Chance leads Ottawa’s Rich Jurden to high-powered career

Former U.S. Navy nuclear specialist, family thriving in Ottawa

Navy Veteran Rich Jurden, who works at the La Salle nuclear power plant in Marseilles, poses with his display of veterans caps at his Ottawa home. Nautical drafting, shipbuilding and design were among the areas of the Navy he first looked to join, but it was suggested he take a test to work on nuclear aircraft. It would shape the rest of his career.

Working in the field of nuclear energy wasn’t exactly Rich Jurden’s first choice when he enlisted in the U.S. Navy.

But now, he wouldn’t have it any other way.

Jurden, who now resides in Ottawa with his wife, Claire, and their son, Case, years ago turned a chance suggestion into a career, first working on nuclear-powered aircraft carriers and now at the La Salle nuclear power plant in Marseilles.

“It was never anything that I ever considered, but you learn there’s so much more that it could be. I had to try it.”

—  Rich Jurden, U.S. Navy veteran on working on nuclear-powered aircraft carriers

Over the years, he worked his way up to the position of maintenance planning supervisor at Constellation Energy’s La Salle nuclear plant, which he has held for the past three months, and is eyeing further advancement in the growing and essential national industry.

“I was able to succeed and excel within,” Jurden said, “to the point where I was able to qualify much higher for the in-depth qualifications in the Navy, involved at power plant watch officer and watch supervisor, which is involved in the overall management of the plant.

“It’s really been an amazing and very interesting trip.”

A native of Newark, Ohio, 20 miles east of Columbus, Jurden left after finishing high school – with several college credits already earned – to join the Navy. He attended boot camp at the Great Lakes Naval Training Center near Chicago before heading to his first nuclear propulsion training school at Goose Creek, South Carolina.

“Initially, my thought was to get into nautical drafting, shipbuilding and design, but that required more experience than I had at the time, so I tried welding, but that didn’t work for me,” Jurden said. “But when they found out I was so close to Ohio State University and the tech classes they had there, they said, ‘Why don’t you just take this nuclear test?’

“I passed, and they offered me some things that were more enticing at the time, so I decided to see what that was all about. … It was never anything that I ever considered, but you learn there’s so much more that it could be. I had to try it.”

After finishing nuclear machinist school, he moved across the building to the nuclear power school, then ended up doing the next six months of schooling in New York. He graduated as a qualified mechanical operator working for the Navy at the prototype NPTU nuclear power plant at Ballston Spa in Saratoga County, New York.

Jurden completed the fast-paced nuclear power program, earning the equivalent of a four-year degree in only six months.

Jurden was given a choice of where to serve next, and he chose San Diego, to work on the USS John C. Stennis, the seventh of the Navy’s Nimitz-class of nuclear-powered aircraft carriers.

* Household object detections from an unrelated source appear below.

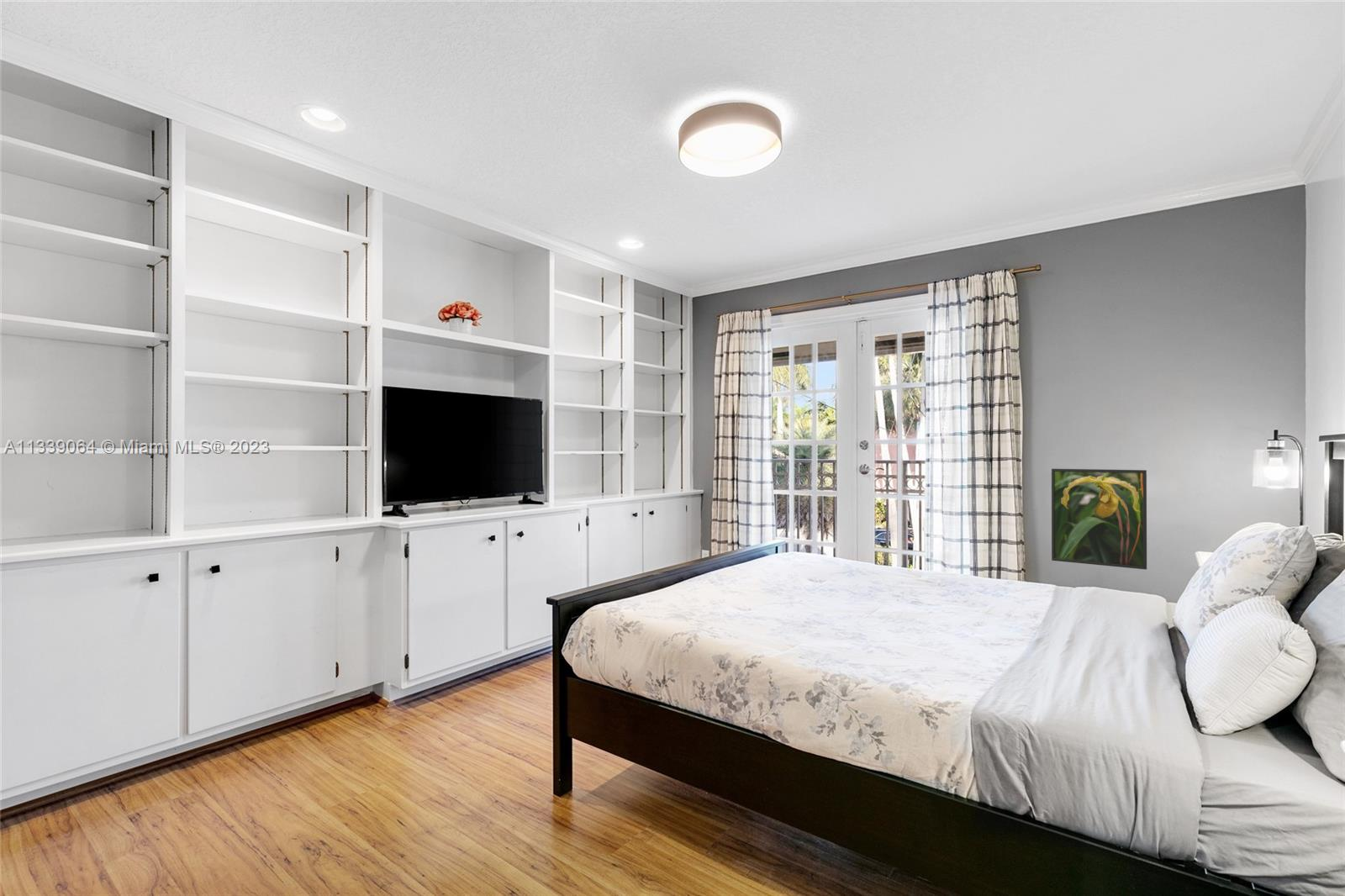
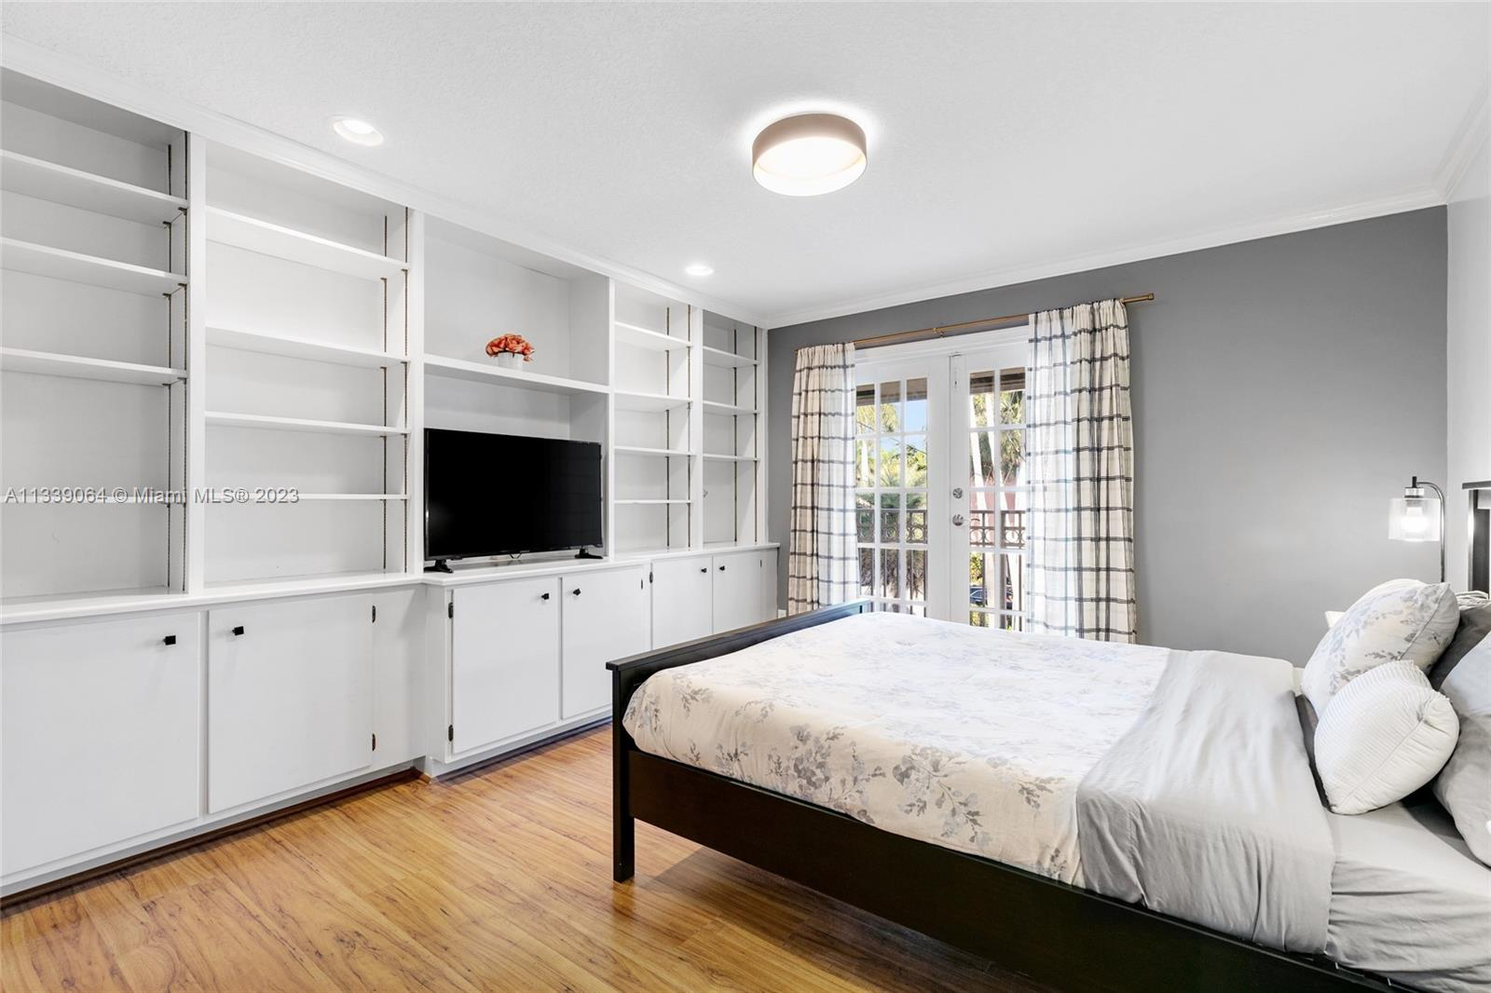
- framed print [1051,468,1147,570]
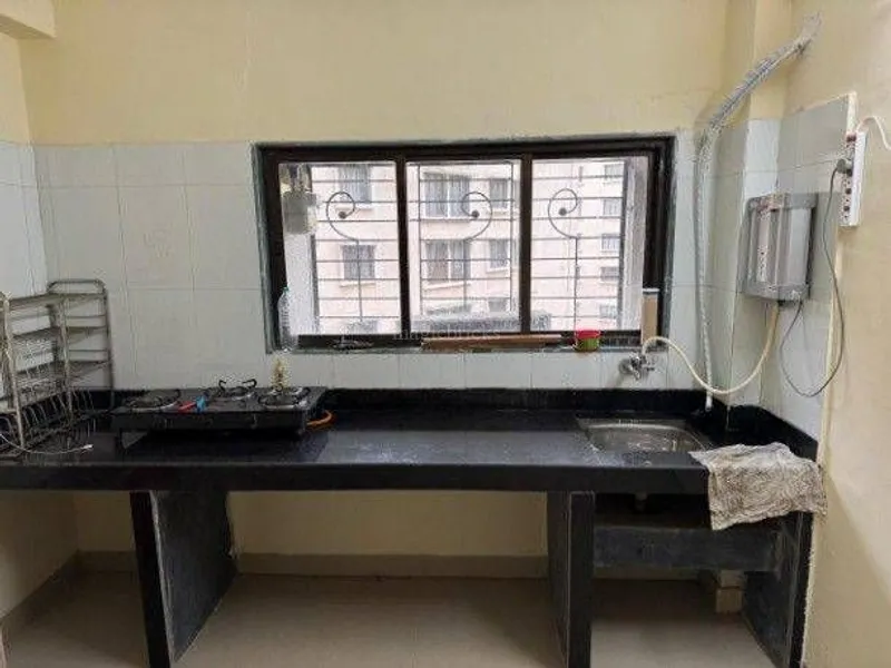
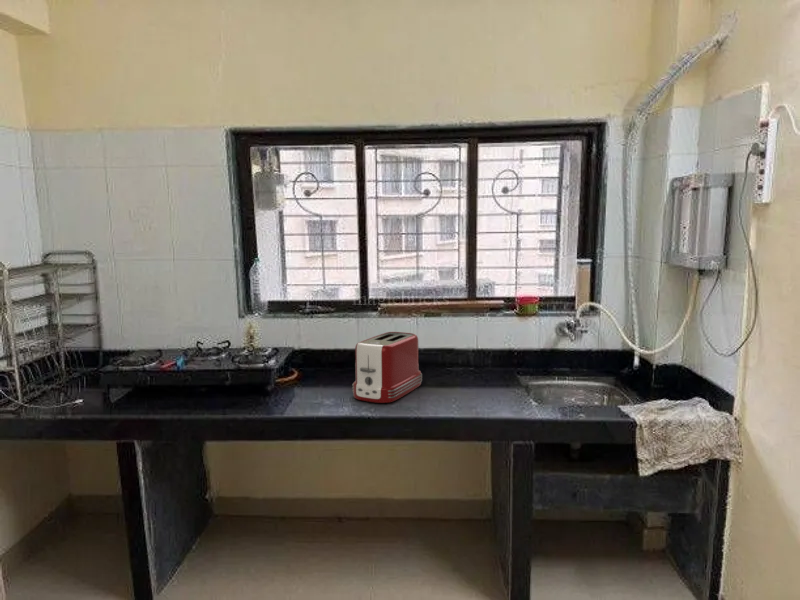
+ toaster [351,331,423,404]
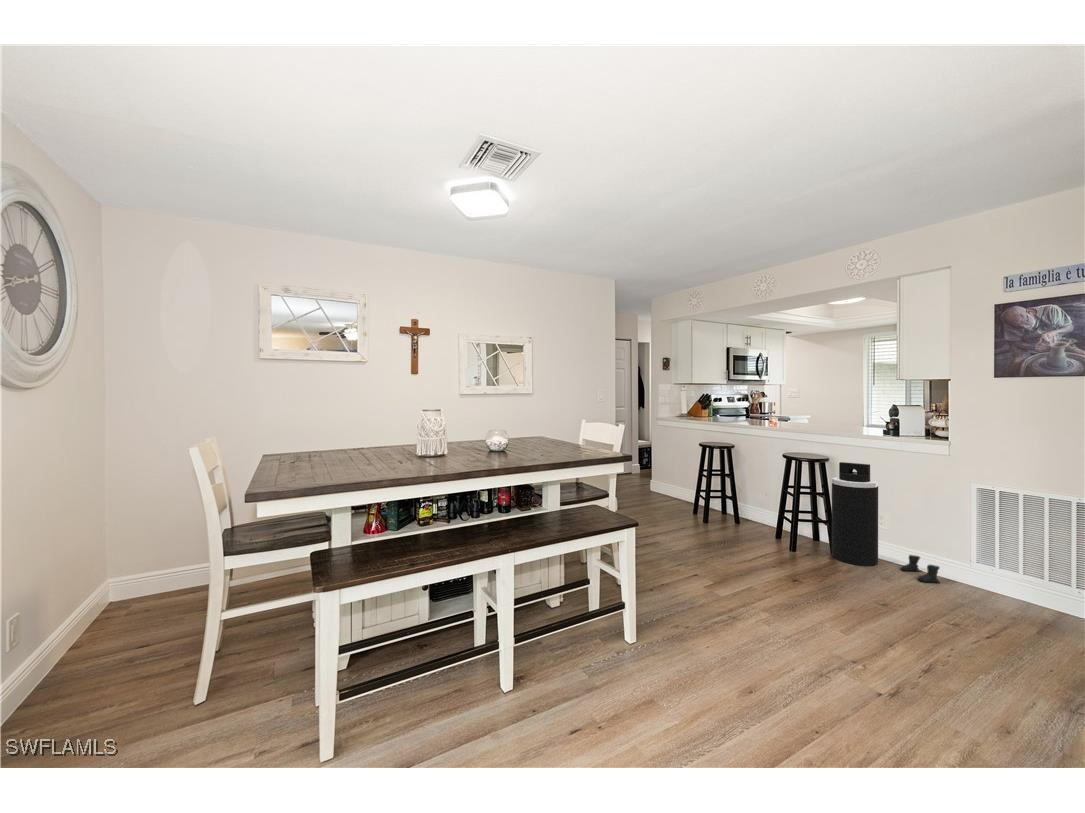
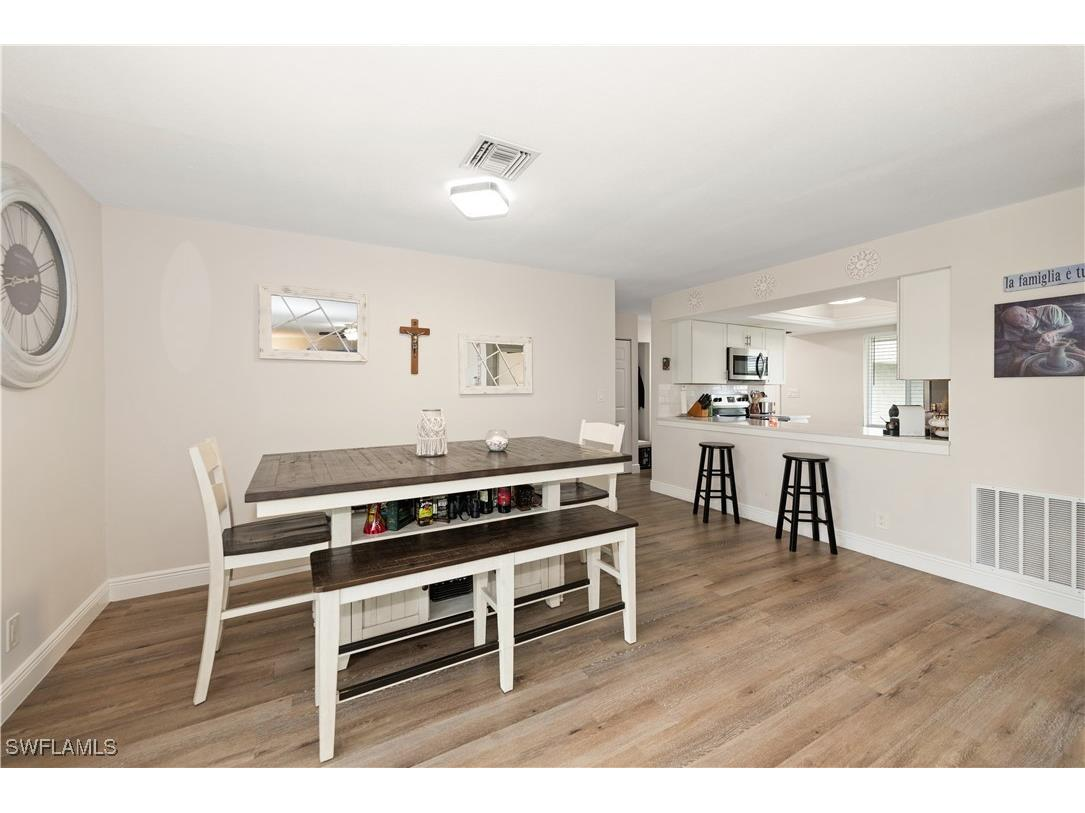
- trash can [831,461,879,567]
- boots [899,554,942,584]
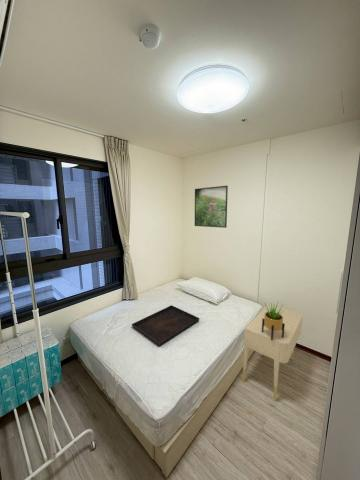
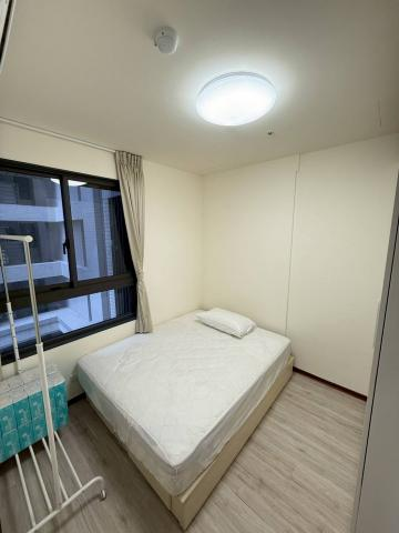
- nightstand [241,303,304,402]
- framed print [194,185,229,229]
- serving tray [131,304,200,347]
- potted plant [262,302,286,340]
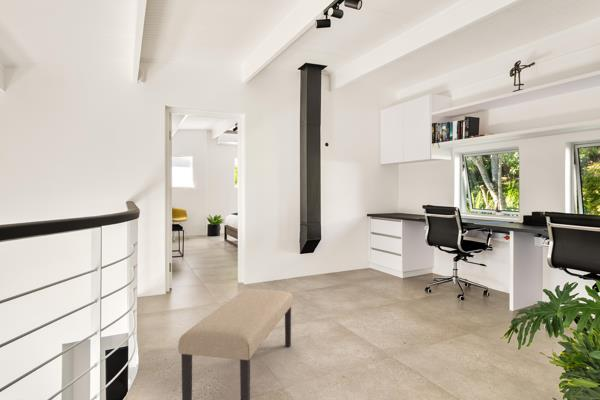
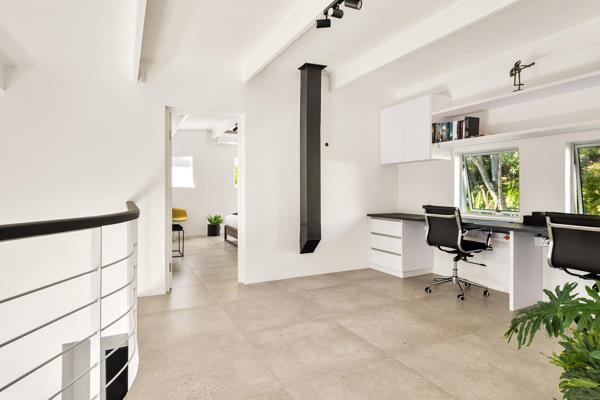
- bench [177,288,294,400]
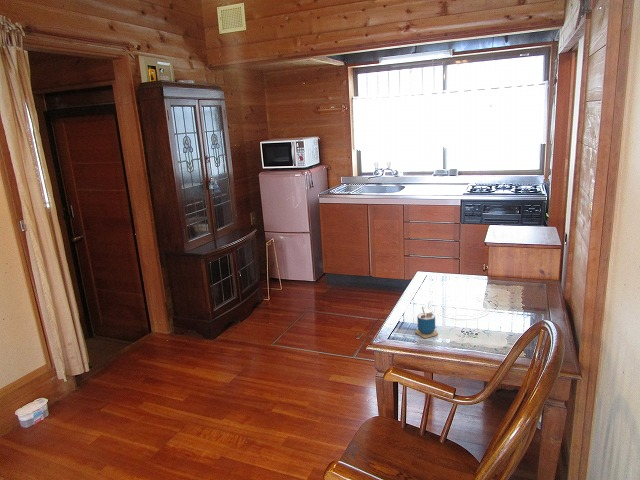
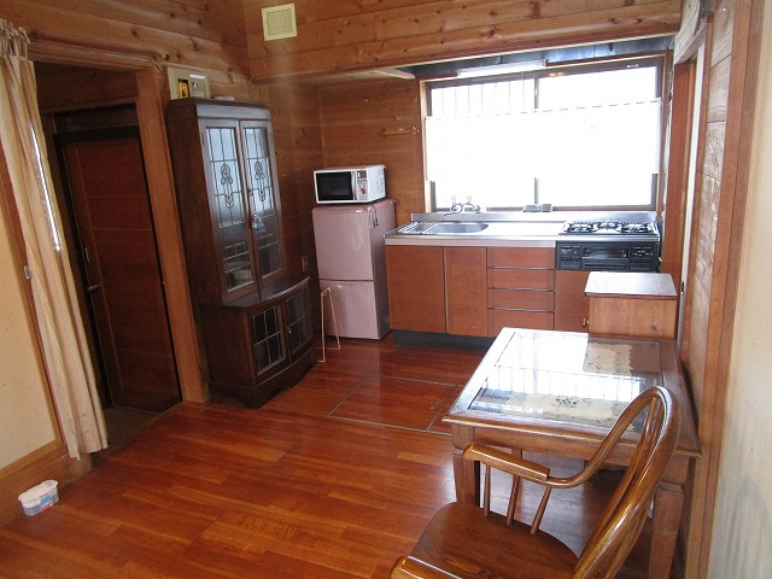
- plate [427,296,492,318]
- cup [414,306,439,339]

In response to the 9/11 attacks, he was deployed three times to the Persian Gulf in support of Operation Enduring Freedom and Operation Iraqi Freedom. He and the crew spent several monthslong stints at sea before returning home.

He spent 3½ years on the Stennis, which included stops in Singapore, Hong Kong, Australia, Tasmania and Hawaii, as well as multiple crossings of the international date line and equator, before returning to teach at one of the other prototype plants back in New York.

He later served on the USS Abraham Lincoln and was a chief petty officer first class with that ship in Washington state when he decided to leave the service and move with his son, Jack, to New Hampshire.

There, Jurden accepted a job as a plant operator at the Vermont Yankee Nuclear Plant and believed that because that plant had just been certified for another 20 years of operation, he was set until he turned 50. However, 18 months later, it was announced that the plant was closing.

After applying for operator positions at plants across the country, including in Arizona and at the Hoover Dam in Colorado, he got little response, so he used his nuclear machinist’s mate certification and was offered a job as a mechanical maintenance supervisor at the Braidwood plant.

Two days later, he resigned from the Vermont plant and headed to Illinois.

Jurden eventually transferred to the La Salle plant, where he takes part in daily meetings, working with shift supervisors to plan, carry out and document solutions to problems that come up during the night, as well as schedule mechanical, electrical and instrumentational maintenance.

But before leaving Braidwood, he met the woman who would be his wife, the former Claire Conness, a 2006 graduate of Marquette Academy in Ottawa. Now together for six years and married for three, their family is thriving in Ottawa.

“Every time we go somewhere, there’s always someone saying hello to Claire,” Jurden said with a laugh. “There are so many of her friends I have yet to meet. Her social network is so huge. … Between her and some of my co-workers who are friends of friends of friends, I’m learning the area.

“Among my first experiences in Ottawa, I skydived and then went to Lone Buffalo, so everything about Ottawa was great. I knew it would be a great place to live, and I was right.”

Navy Veteran Rich Jurden shows off his display of veterans caps at his Ottawa home.